ASML, TSMC, and Imec Successfully Fabricate 2D Material Transistors

At this week's 2026 Symposium on VLSI Technology and Circuits in Hawaii, the Imec semiconductor research center (Belgium), lithography equipment manufacturer ASML (Netherlands), and leading chip foundry TSMC (Taiwan) announced a commercial manufacturing process for transistors using 2D materials.
The trio successfully co-fabricated complementary nFET and pFET transistors on a standard 300mm wafer with an ultra-scaled contacted poly pitch (CPP) of 50nm. This marks the first time that complementary 2D transistors have achieved this size using processes compatible with modern industrial semiconductor fabs.
According to Tom's Hardware, for over 50 years, the global chip industry has operated under Moore's Law, packing more transistors into processors to make computing faster, cheaper, and more energy-efficient. However, silicon—the foundational material for modern computer chips—is reaching its physical limits. When transistors get too small, current leakage increases, leading to wasted energy, excessive heat, and degraded device performance. While technologies like FinFET and Gate-All-Around (GAA) have extended silicon's life, experts agree a new material is needed to continue scaling.
2D materials are among the most promising candidates. Unlike traditional 3D materials, 2D materials are only a few atoms thick. Due to this extreme thinness, they provide far superior gate control, virtually eliminating current leakage. However, the greatest challenge for years has been moving 2D materials from lab environments to high-volume manufacturing fabs. Fabricating a few test chips in a research facility is vastly different from producing billions of transistors on large wafers with high yields.

The breakthrough from the Imec-ASML-TSMC alliance lies in optimizing this exact process. By combining ASML's EUV lithography with a backside thin-film transistor architecture, they scaled the channel length down to 28nm, achieving a transistor yield of 94% across the entire 300mm wafer.

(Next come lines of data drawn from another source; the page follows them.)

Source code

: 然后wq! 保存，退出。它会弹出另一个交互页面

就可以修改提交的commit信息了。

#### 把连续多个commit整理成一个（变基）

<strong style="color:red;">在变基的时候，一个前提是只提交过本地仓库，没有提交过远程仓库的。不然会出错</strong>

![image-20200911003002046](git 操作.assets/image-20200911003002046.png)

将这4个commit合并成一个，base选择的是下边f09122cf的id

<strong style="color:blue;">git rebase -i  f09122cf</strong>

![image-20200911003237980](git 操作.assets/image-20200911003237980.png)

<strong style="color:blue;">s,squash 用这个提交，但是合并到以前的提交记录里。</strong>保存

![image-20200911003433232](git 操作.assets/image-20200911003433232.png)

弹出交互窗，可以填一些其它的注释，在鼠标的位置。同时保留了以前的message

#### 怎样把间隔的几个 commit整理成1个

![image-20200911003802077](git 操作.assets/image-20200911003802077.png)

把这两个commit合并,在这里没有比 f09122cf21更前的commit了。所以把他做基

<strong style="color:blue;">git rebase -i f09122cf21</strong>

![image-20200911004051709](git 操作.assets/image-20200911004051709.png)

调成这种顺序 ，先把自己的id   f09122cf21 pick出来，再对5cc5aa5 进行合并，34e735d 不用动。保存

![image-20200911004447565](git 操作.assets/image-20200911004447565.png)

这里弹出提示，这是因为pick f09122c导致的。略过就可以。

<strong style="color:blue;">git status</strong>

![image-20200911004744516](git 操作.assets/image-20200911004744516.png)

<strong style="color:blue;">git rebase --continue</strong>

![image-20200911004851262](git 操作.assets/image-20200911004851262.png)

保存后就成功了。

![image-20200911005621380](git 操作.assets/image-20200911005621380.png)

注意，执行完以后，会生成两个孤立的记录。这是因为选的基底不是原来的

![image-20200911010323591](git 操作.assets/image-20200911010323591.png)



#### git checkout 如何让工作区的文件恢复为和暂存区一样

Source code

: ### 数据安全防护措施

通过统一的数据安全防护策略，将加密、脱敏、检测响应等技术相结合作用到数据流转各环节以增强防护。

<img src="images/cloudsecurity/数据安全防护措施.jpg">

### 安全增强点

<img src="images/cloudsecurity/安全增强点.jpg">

This achievement is significant because it brings together three powerhouses of the global semiconductor supply chain: Imec's advanced research, ASML's proprietary lithography equipment, and TSMC's world-leading manufacturing scale.
ASML's involvement ensures that these new 2D transistors can be patterned using existing EUV lithography machines. Consequently, chipmakers will not need to abandon their multi-billion-dollar fabs to adopt the new technology. Meanwhile, the presence of TSMC—the foundry for Apple, Nvidia, and AMD—signals high confidence in the technology's eventual commercialization.
The boom of artificial intelligence is causing data centers to consume massive amounts of power. On the consumer side, running AI models locally on devices demands faster processors and larger batteries. 2D transistors are envisioned as a solution. By delivering high performance at extremely low power levels, they promise smartphones with exceptional battery life, fanless ultra-thin laptops, and AI supercomputers operating at unprecedented speeds.
However, commercializing 2D chips will not happen overnight. The path from process optimization to mass production in the semiconductor industry typically takes a decade. Experts project the first commercial applications of 2D material chips will appear around 2030, starting in specialized high-performance computing systems before trickling down to consumer mobile devices.